-- Task data follows --

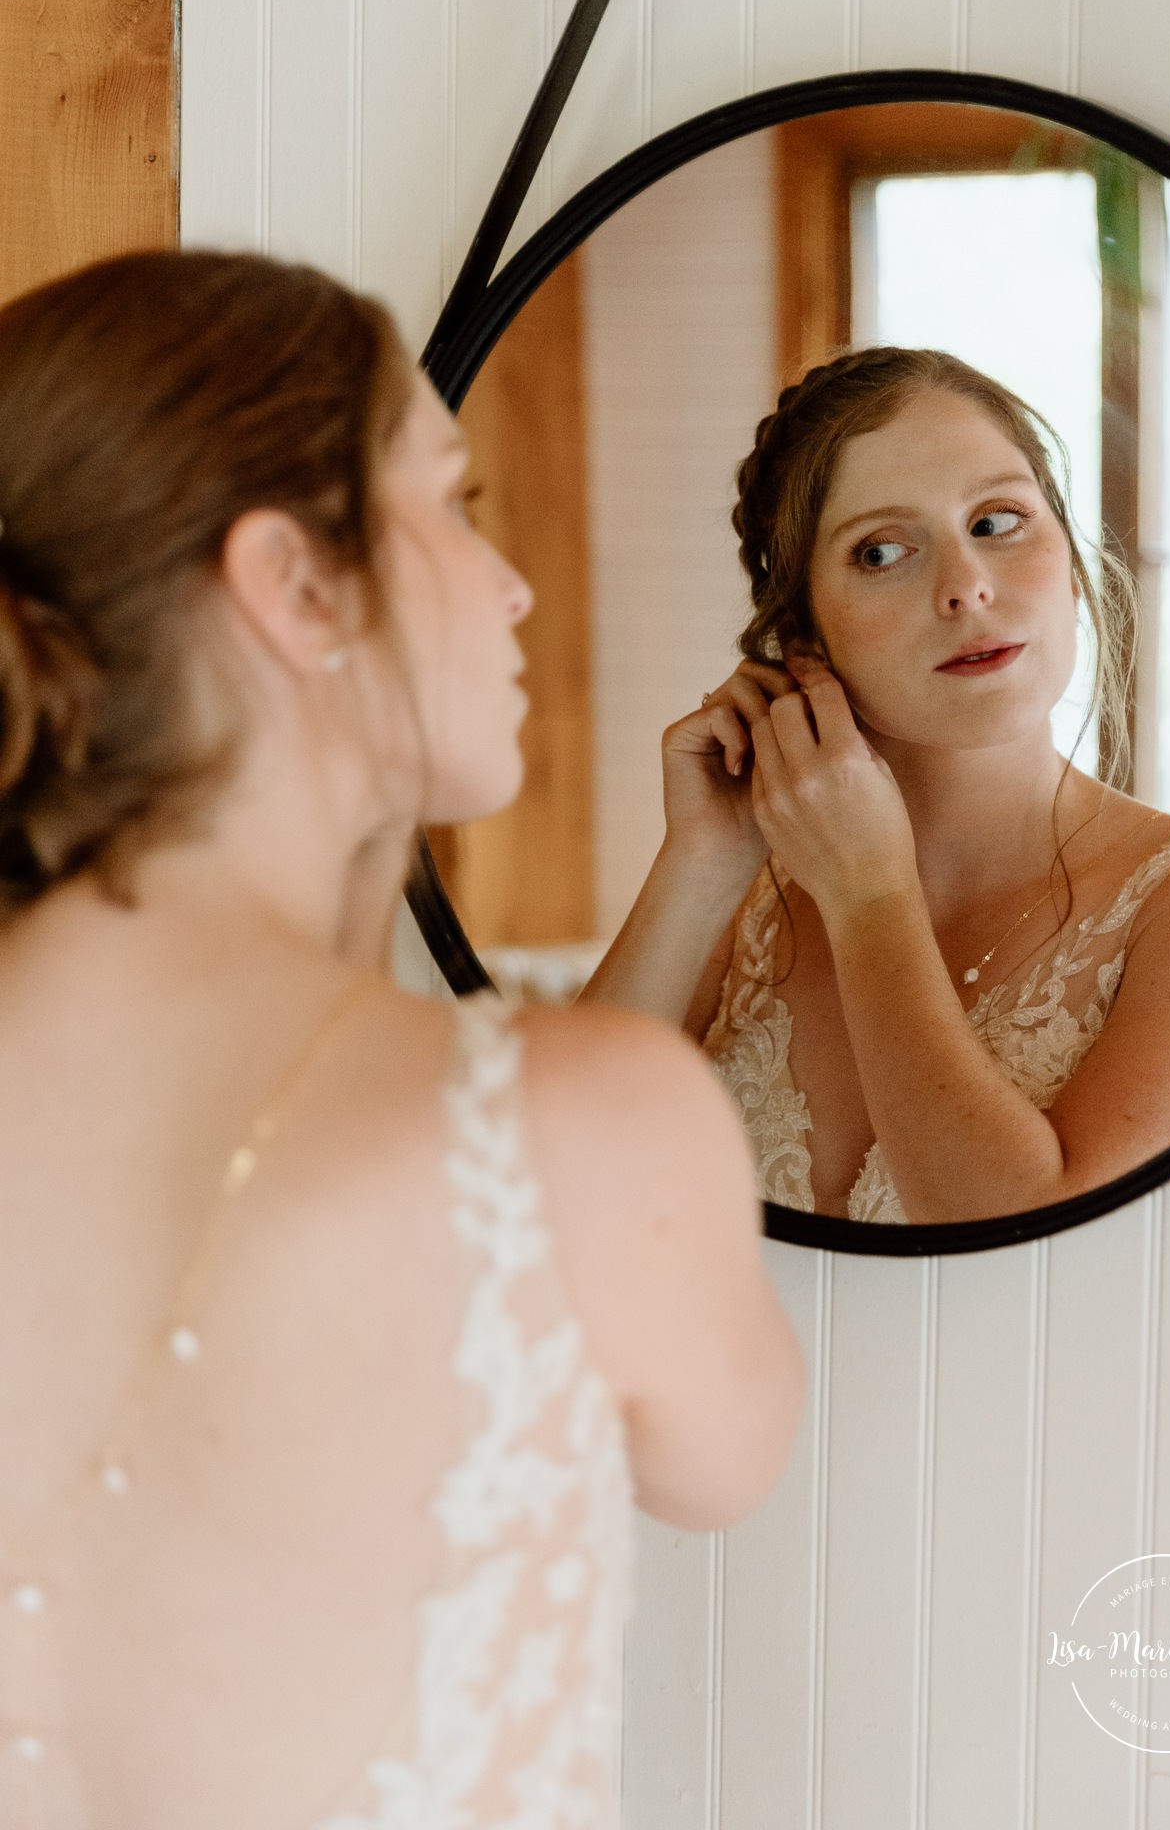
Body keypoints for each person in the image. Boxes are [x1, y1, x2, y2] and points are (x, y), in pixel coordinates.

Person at [0, 251, 802, 1827]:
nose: (507, 587)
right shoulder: (581, 1128)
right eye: (459, 500)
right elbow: (724, 1461)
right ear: (297, 587)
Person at [585, 348, 1170, 1226]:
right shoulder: (743, 899)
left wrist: (872, 900)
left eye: (996, 521)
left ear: (1067, 555)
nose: (965, 585)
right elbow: (547, 1188)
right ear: (802, 634)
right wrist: (702, 859)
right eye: (880, 551)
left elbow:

-- Task data concluded --

Your answer must be an exact copy of the data above, minus its pictures.

Body keypoints for each person in the image. Boxes are [x1, y1, x2, y2] and points are (x, y), in pixel coordinates.

Person at [0, 251, 802, 1827]:
nose: (507, 587)
right shoulder: (581, 1128)
right eye: (459, 500)
right elbow: (724, 1461)
right ear: (297, 587)
Person at [585, 348, 1170, 1226]:
right shoulder: (743, 899)
left wrist: (872, 900)
left eye: (996, 521)
left ear: (1067, 555)
nose: (965, 585)
right elbow: (547, 1188)
right ear: (802, 634)
right wrist: (702, 859)
right eye: (880, 551)
left elbow:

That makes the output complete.